(Stored data entries)
━━━━━━━━━━━━━━━━━━━━━━━━━━━━━━

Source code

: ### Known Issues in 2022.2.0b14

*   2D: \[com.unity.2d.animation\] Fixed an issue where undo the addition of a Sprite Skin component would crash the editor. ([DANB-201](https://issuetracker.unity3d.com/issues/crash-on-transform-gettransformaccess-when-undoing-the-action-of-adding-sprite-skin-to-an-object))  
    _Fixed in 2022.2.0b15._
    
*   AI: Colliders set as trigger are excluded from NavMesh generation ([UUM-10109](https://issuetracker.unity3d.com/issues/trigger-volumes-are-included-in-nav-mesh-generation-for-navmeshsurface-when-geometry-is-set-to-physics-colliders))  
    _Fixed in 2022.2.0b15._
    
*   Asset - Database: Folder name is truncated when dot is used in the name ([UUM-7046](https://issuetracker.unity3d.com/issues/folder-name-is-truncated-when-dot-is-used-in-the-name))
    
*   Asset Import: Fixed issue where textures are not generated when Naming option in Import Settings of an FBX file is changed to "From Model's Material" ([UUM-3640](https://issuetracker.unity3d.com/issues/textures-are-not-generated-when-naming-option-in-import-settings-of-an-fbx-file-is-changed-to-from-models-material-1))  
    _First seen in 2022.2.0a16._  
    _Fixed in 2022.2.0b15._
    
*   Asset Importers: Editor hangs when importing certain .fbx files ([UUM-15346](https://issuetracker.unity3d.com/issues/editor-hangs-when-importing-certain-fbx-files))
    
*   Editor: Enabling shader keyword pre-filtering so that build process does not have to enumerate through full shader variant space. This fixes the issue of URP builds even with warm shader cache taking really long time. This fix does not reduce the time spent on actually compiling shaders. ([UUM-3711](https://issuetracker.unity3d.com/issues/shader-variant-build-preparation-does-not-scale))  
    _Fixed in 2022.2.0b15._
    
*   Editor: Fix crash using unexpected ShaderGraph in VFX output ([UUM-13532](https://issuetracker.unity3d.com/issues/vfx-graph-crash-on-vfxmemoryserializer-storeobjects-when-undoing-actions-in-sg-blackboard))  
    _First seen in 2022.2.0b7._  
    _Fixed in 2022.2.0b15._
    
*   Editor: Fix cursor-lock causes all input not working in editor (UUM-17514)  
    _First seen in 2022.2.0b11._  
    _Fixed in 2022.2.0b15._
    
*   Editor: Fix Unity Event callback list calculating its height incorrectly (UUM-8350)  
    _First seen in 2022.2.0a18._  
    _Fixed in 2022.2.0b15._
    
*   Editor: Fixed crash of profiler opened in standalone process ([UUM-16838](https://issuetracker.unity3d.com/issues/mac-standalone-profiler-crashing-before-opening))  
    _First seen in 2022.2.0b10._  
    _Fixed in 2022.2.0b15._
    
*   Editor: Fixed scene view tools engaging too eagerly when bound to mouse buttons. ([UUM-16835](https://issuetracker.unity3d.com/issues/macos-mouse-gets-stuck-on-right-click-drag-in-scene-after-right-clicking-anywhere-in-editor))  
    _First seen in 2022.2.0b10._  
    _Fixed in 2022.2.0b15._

━━━━━━━━━━━━━━━━━━━━━━━━━━━━━━

■ **Activity**: Could you give every line of the material as a Markdown table with the columns "No." and "Line", numbering each row and leaving out blank lines?

■ **Reply**:
| No. | Line |
|---|---|
| 1 | Source code |
| 2 | : ### Known Issues in 2022.2.0b14 |
| 3 | *   2D: \[com.unity.2d.animation\] Fixed an issue where undo the addition of a Sprite Skin component would crash the editor. ([DANB-201](https://issuetracker.unity3d.com/issues/crash-on-transform-gettransformaccess-when-undoing-the-action-of-adding-sprite-skin-to-an-object))   |
| 4 |     _Fixed in 2022.2.0b15._ |
| 5 | *   AI: Colliders set as trigger are excluded from NavMesh generation ([UUM-10109](https://issuetracker.unity3d.com/issues/trigger-volumes-are-included-in-nav-mesh-generation-for-navmeshsurface-when-geometry-is-set-to-physics-colliders))   |
| 6 |     _Fixed in 2022.2.0b15._ |
| 7 | *   Asset - Database: Folder name is truncated when dot is used in the name ([UUM-7046](https://issuetracker.unity3d.com/issues/folder-name-is-truncated-when-dot-is-used-in-the-name)) |
| 8 | *   Asset Import: Fixed issue where textures are not generated when Naming option in Import Settings of an FBX file is changed to "From Model's Material" ([UUM-3640](https://issuetracker.unity3d.com/issues/textures-are-not-generated-when-naming-option-in-import-settings-of-an-fbx-file-is-changed-to-from-models-material-1))   |
| 9 |     _First seen in 2022.2.0a16._   |
| 10 |     _Fixed in 2022.2.0b15._ |
| 11 | *   Asset Importers: Editor hangs when importing certain .fbx files ([UUM-15346](https://issuetracker.unity3d.com/issues/editor-hangs-when-importing-certain-fbx-files)) |
| 12 | *   Editor: Enabling shader keyword pre-filtering so that build process does not have to enumerate through full shader variant space. This fixes the issue of URP builds even with warm shader cache taking really long time. This fix does not reduce the time spent on actually compiling shaders. ([UUM-3711](https://issuetracker.unity3d.com/issues/shader-variant-build-preparation-does-not-scale))   |
| 13 |     _Fixed in 2022.2.0b15._ |
| 14 | *   Editor: Fix crash using unexpected ShaderGraph in VFX output ([UUM-13532](https://issuetracker.unity3d.com/issues/vfx-graph-crash-on-vfxmemoryserializer-storeobjects-when-undoing-actions-in-sg-blackboard))   |
| 15 |     _First seen in 2022.2.0b7._   |
| 16 |     _Fixed in 2022.2.0b15._ |
| 17 | *   Editor: Fix cursor-lock causes all input not working in editor (UUM-17514)   |
| 18 |     _First seen in 2022.2.0b11._   |
| 19 |     _Fixed in 2022.2.0b15._ |
| 20 | *   Editor: Fix Unity Event callback list calculating its height incorrectly (UUM-8350)   |
| 21 |     _First seen in 2022.2.0a18._   |
| 22 |     _Fixed in 2022.2.0b15._ |
| 23 | *   Editor: Fixed crash of profiler opened in standalone process ([UUM-16838](https://issuetracker.unity3d.com/issues/mac-standalone-profiler-crashing-before-opening))   |
| 24 |     _First seen in 2022.2.0b10._   |
| 25 |     _Fixed in 2022.2.0b15._ |
| 26 | *   Editor: Fixed scene view tools engaging too eagerly when bound to mouse buttons. ([UUM-16835](https://issuetracker.unity3d.com/issues/macos-mouse-gets-stuck-on-right-click-drag-in-scene-after-right-clicking-anywhere-in-editor))   |
| 27 |     _First seen in 2022.2.0b10._   |
| 28 |     _Fixed in 2022.2.0b15._ |